WHAT THE TASK REQUIRES:
Reproduce every line of the records below verbatim, from the first record through the last.

___ DATASET

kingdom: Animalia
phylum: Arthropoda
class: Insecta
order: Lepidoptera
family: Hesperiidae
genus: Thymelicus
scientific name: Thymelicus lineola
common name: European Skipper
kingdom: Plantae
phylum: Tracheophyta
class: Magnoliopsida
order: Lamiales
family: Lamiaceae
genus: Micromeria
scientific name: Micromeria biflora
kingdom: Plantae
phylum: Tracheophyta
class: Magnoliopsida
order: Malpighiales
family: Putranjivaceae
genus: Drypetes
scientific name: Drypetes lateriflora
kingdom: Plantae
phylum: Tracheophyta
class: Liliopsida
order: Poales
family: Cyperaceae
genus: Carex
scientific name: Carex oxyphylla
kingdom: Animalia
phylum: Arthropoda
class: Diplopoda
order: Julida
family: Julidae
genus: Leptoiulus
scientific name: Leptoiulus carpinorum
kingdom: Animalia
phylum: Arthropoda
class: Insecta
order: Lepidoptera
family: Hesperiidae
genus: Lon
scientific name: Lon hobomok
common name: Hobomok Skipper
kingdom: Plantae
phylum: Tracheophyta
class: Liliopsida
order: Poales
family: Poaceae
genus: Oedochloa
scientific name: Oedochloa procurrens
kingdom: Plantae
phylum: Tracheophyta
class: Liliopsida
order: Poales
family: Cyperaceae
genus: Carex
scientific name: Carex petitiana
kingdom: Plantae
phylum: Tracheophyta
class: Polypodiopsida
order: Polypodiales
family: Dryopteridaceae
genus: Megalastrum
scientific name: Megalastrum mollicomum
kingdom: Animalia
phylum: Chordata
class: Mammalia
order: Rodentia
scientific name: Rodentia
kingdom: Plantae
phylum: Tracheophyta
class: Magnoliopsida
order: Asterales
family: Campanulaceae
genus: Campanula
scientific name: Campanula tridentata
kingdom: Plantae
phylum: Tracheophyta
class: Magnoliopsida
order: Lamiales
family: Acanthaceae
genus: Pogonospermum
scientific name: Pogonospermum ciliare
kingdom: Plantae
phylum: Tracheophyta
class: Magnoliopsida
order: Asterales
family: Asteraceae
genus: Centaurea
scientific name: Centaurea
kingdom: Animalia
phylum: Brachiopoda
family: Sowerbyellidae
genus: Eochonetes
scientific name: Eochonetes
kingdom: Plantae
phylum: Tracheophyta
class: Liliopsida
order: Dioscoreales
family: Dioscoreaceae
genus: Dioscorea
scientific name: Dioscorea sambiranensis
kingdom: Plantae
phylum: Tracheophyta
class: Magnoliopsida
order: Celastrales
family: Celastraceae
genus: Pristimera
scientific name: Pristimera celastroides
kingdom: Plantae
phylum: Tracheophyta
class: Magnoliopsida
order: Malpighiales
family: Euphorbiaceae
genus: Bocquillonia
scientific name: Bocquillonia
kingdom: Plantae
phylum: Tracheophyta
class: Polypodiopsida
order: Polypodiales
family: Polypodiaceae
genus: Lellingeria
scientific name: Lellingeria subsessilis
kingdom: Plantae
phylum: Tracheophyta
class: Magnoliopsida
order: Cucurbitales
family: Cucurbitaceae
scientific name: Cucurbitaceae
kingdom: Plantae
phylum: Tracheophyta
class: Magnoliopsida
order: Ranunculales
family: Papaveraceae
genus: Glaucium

______

OUTPUT:
kingdom: Animalia
phylum: Arthropoda
class: Insecta
order: Lepidoptera
family: Hesperiidae
genus: Thymelicus
scientific name: Thymelicus lineola
common name: European Skipper
kingdom: Plantae
phylum: Tracheophyta
class: Magnoliopsida
order: Lamiales
family: Lamiaceae
genus: Micromeria
scientific name: Micromeria biflora
kingdom: Plantae
phylum: Tracheophyta
class: Magnoliopsida
order: Malpighiales
family: Putranjivaceae
genus: Drypetes
scientific name: Drypetes lateriflora
kingdom: Plantae
phylum: Tracheophyta
class: Liliopsida
order: Poales
family: Cyperaceae
genus: Carex
scientific name: Carex oxyphylla
kingdom: Animalia
phylum: Arthropoda
class: Diplopoda
order: Julida
family: Julidae
genus: Leptoiulus
scientific name: Leptoiulus carpinorum
kingdom: Animalia
phylum: Arthropoda
class: Insecta
order: Lepidoptera
family: Hesperiidae
genus: Lon
scientific name: Lon hobomok
common name: Hobomok Skipper
kingdom: Plantae
phylum: Tracheophyta
class: Liliopsida
order: Poales
family: Poaceae
genus: Oedochloa
scientific name: Oedochloa procurrens
kingdom: Plantae
phylum: Tracheophyta
class: Liliopsida
order: Poales
family: Cyperaceae
genus: Carex
scientific name: Carex petitiana
kingdom: Plantae
phylum: Tracheophyta
class: Polypodiopsida
order: Polypodiales
family: Dryopteridaceae
genus: Megalastrum
scientific name: Megalastrum mollicomum
kingdom: Animalia
phylum: Chordata
class: Mammalia
order: Rodentia
scientific name: Rodentia
kingdom: Plantae
phylum: Tracheophyta
class: Magnoliopsida
order: Asterales
family: Campanulaceae
genus: Campanula
scientific name: Campanula tridentata
kingdom: Plantae
phylum: Tracheophyta
class: Magnoliopsida
order: Lamiales
family: Acanthaceae
genus: Pogonospermum
scientific name: Pogonospermum ciliare
kingdom: Plantae
phylum: Tracheophyta
class: Magnoliopsida
order: Asterales
family: Asteraceae
genus: Centaurea
scientific name: Centaurea
kingdom: Animalia
phylum: Brachiopoda
family: Sowerbyellidae
genus: Eochonetes
scientific name: Eochonetes
kingdom: Plantae
phylum: Tracheophyta
class: Liliopsida
order: Dioscoreales
family: Dioscoreaceae
genus: Dioscorea
scientific name: Dioscorea sambiranensis
kingdom: Plantae
phylum: Tracheophyta
class: Magnoliopsida
order: Celastrales
family: Celastraceae
genus: Pristimera
scientific name: Pristimera celastroides
kingdom: Plantae
phylum: Tracheophyta
class: Magnoliopsida
order: Malpighiales
family: Euphorbiaceae
genus: Bocquillonia
scientific name: Bocquillonia
kingdom: Plantae
phylum: Tracheophyta
class: Polypodiopsida
order: Polypodiales
family: Polypodiaceae
genus: Lellingeria
scientific name: Lellingeria subsessilis
kingdom: Plantae
phylum: Tracheophyta
class: Magnoliopsida
order: Cucurbitales
family: Cucurbitaceae
scientific name: Cucurbitaceae
kingdom: Plantae
phylum: Tracheophyta
class: Magnoliopsida
order: Ranunculales
family: Papaveraceae
genus: Glaucium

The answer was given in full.